[Opening Excerpted text section]

New import fees to hammer Cuba’s small businesses

Cuban small businesses, most of which work with goods that arrive with travelers or in shipments from the United States, are experiencing higher import fees from the government, which the businesses intend to pass along to customers.

07/17/2012 5:00 AM

07/17/2012 7:19 PM

The Havana manicurist gets her nail polish from a sister in Tampa, and a restaurant owner says he gets his Goya seasonings through a Miami mule — someone who flies to Cuba just to deliver packed suitcases.

A Miami woman ships packages averaging 20 pounds of food and clothes for resale to her widowed mother in Cuba, and teacher in Havana says he bought his new jeans from a friend who resells clothes brought in by relatives in Hialeah.

In many different ways, Cubans benefit abundantly from the torrent of U.S. goods flowing in since President Barack Obama lifted virtually all restrictions on Cuban Americans who travel or send packages to the island in 2009.

But now Raúl Castro’s government is hiking the import fees on those goods, apparently trying to force émigrés to send badly needed cash instead, to control the trade in imported items and counter the drop in sales of those types of goods at state-owned stores.

The hikes will fall especially hard on the thousands of mini-businesses, from corner pizza stands to beauty parlors, that blossomed across the island as Castro tries to encourage private enterprise and slash spending by the communist-run government.

“This is going to be a big hit in Cuba. A strong, strong, strong hit,” said Alberto Dieguez, owner of Caribe Express in Miami, who estimated he will have to raise the price of the packages he ships to Cuba to $5.50 per pound, from $3.50 per pound.

The goods flowing to Cuba — from computers to TVs, video games, tools, DVDs and perfume to spare parts for cars and motorcycles — were valued at $2 billion to $2.5 billion in 2011 alone by Emilio Morales, president of the Havana Consulting Group in Miami. About 90 percent of the goods left from the United States, he added.

Dieguez said the new fees — one enacted June 18 and others taking effect Aug. 2 and Sept. 3 — fall hardest on the larger batches of goods arriving because of suspicions that they are destined for commercial use. Residents returning from abroad will more often pay in Cuban pesos, while U.S. visitors will pay in CUCs, worth 26 pesos.

More than 400,000 Cubans living in the United States visited the island last year. Others who live in third countries, especially Ecuador and Mexico, as well as Cubans returning home from trips abroad, also jam-pack their bags for their flights to Havana.

With no wholesale stores on the island, the goods arriving with travelers and in packages supply many of the new businesses, including leather for shoe repair shops, balloons for party clowns, and the clothes and costume jewelry sold in street kiosks.

[Closing Excerpted text section]
[Opening Dataset excerpts section]

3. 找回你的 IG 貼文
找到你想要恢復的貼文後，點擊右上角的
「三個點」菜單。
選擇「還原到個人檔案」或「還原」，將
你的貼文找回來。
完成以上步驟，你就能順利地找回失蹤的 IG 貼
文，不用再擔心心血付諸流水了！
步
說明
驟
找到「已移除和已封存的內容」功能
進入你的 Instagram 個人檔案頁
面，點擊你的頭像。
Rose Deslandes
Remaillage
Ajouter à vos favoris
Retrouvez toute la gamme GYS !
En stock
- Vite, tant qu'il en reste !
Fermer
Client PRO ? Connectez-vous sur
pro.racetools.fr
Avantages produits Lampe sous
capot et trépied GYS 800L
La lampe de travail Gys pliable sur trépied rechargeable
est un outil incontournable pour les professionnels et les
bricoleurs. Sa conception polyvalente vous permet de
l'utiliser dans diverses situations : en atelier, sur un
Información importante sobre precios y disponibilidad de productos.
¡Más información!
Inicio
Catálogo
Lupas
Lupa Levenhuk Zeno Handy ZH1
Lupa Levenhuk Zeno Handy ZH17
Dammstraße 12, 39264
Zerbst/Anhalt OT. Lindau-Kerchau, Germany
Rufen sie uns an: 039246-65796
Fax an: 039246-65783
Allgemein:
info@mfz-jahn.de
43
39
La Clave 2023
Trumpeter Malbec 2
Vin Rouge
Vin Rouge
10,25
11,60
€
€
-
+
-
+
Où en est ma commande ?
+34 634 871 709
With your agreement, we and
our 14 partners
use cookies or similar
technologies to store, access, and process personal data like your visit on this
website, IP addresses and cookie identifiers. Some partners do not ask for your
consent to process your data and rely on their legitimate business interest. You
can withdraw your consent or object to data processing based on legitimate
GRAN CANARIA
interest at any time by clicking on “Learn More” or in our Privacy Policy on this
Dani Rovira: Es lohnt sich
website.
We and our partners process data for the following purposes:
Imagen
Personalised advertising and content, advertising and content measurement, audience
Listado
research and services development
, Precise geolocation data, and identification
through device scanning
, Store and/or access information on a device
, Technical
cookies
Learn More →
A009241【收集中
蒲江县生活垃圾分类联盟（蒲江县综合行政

[Closing Dataset excerpts section]

→ Work item
In the article on Cuba's new import fees, what per-pound price does the owner of Caribe Express expect to charge for packages shipped to Cuba?

→ Solution for this exercise
$5.50 per pound, up from $3.50 per pound.